Leider gibt es wenige prominente verkehrspolitische Gegenstimmen in der FDP. Dazu gehört unter anderem Michael Obert, der als langjähriger Karlsruher Baubürgermeister eine engagierte Radverkehrsförderung betrieb. Als Vorsitzender der Arbeitsgemeinschaft Fahrradfreundlicher Kommunen in Baden-Württemberg forderte er 2016 von der Bundesregierung auch eine Cargobike-Kaufprämie:

Nicht nur Elektroautos, auch der Erwerb von bis zu 300.000 Pedelec-Lastenfahrrädern und Pedelecs soll mit 1.000 Euro pro Rad gefördert werden.

Cargobike Roadshow 2016 in Karlsruhe.
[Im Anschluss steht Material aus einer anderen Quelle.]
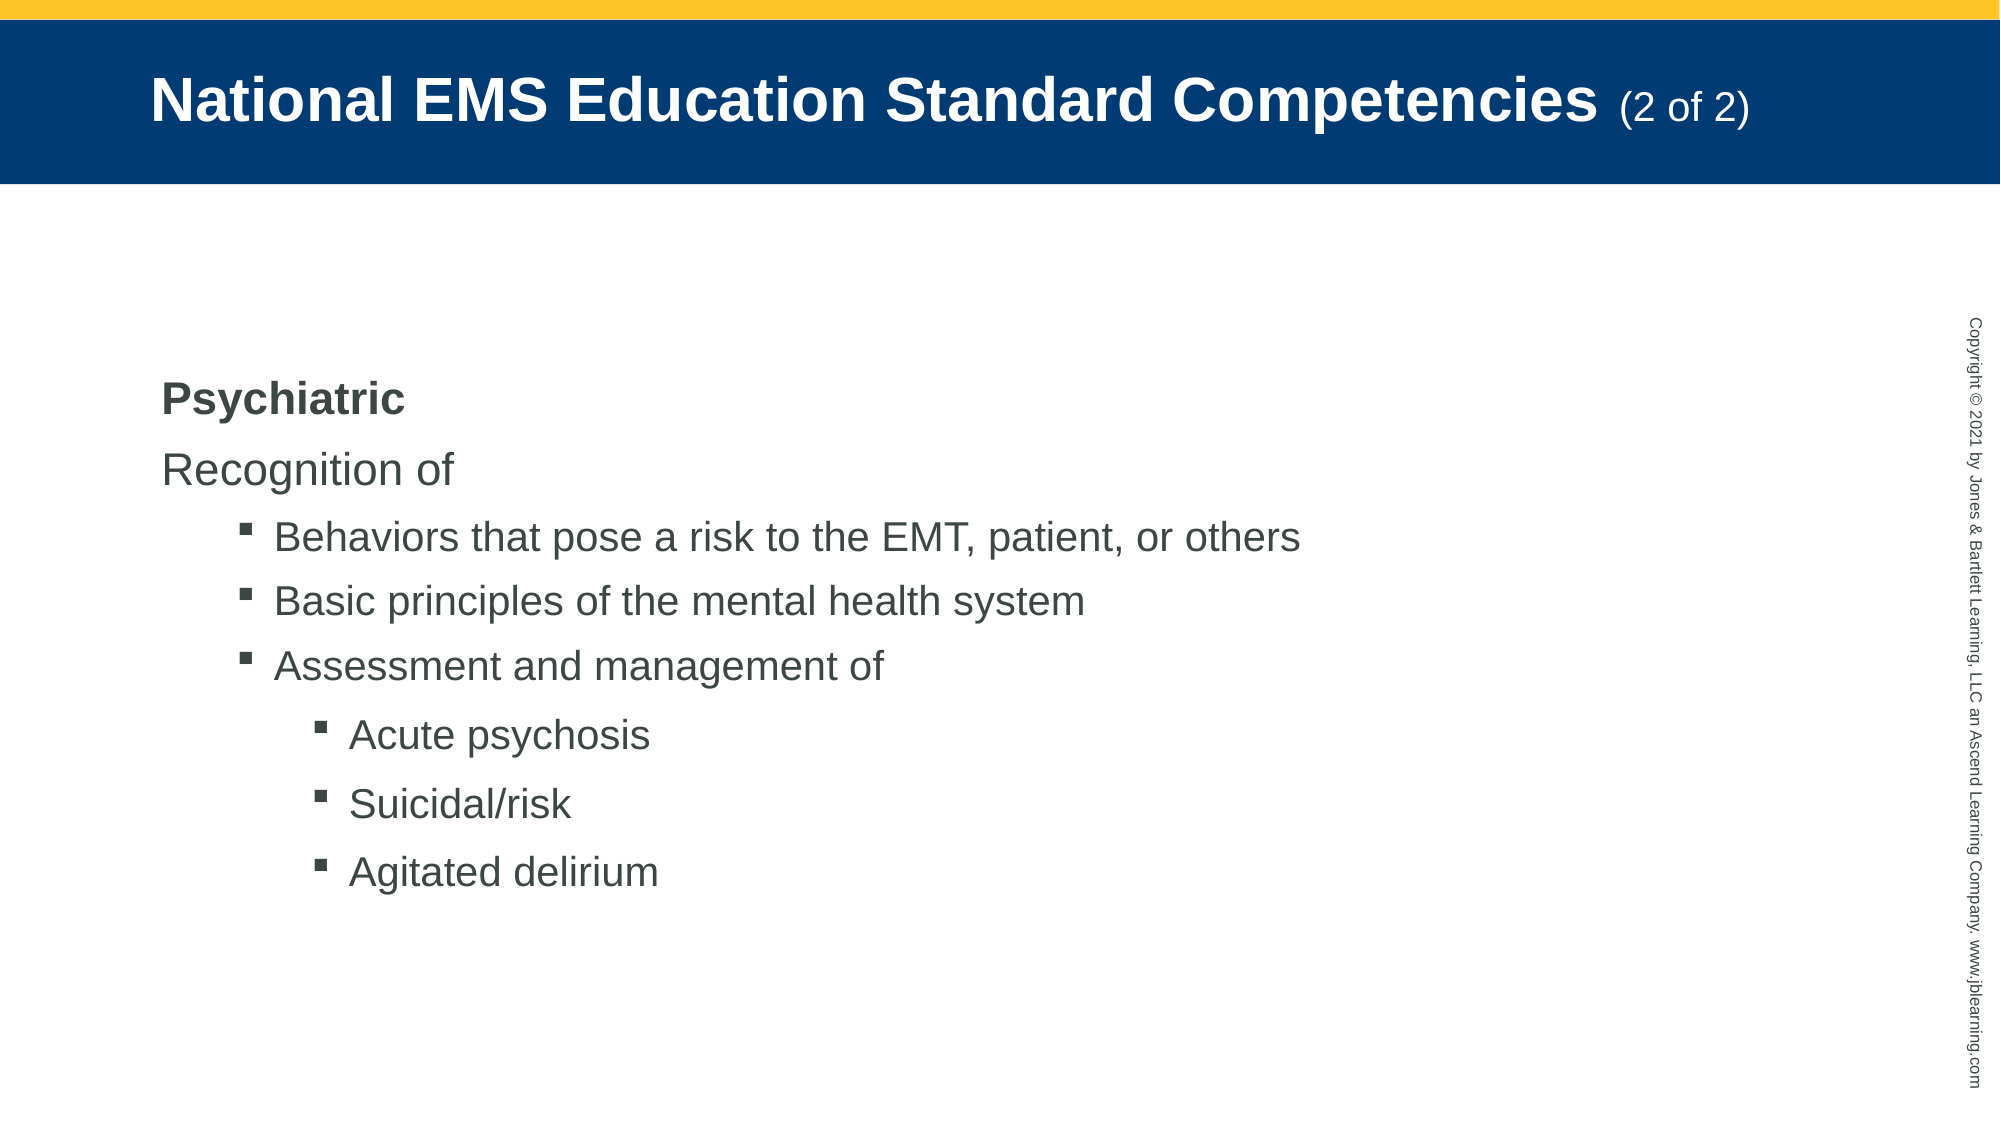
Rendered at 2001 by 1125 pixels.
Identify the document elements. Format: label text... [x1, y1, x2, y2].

title National EMS Education Standard Competencies (2 of 2) [0, 19, 2000, 185]
list Psychiatric Recognition of Behaviors that pose a risk to the EMT, patient, or others Basic principles of the mental health system Assessment and management of Acute psychosis Suicidal/risk Agitated delirium [146, 361, 1859, 1016]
FDP-Baubürgermeister Michael Obert (mittig im Hintergrund) eröffnete das Testfahren.

2018 ging Michael Obert in Rente.

Im Bundestag stimmte die AFD am 17. Januar 2020 einem FDP-Antrag zu, der sich gegen Radverkehrsförderung zu Lasten des Autos richtet. Die Unterstützung von Rechtsaußen für die Cargobike-Kritik des FDP-Bundestagsabgeordneten Müller-Rosentritt im Chemnitzer Stadtrat ist also kein Einzelfall. Sie steht leider symptomatisch für den aktuellen verkehrspolitischen Kurs der FDP.

Sehr geehrter Herr Obert, wollen Sie nicht nochmal parteipolitisch aktiv werden und ihre FDP vor der verkehrspolitischen Geisterfahrt nach rechts bewahren?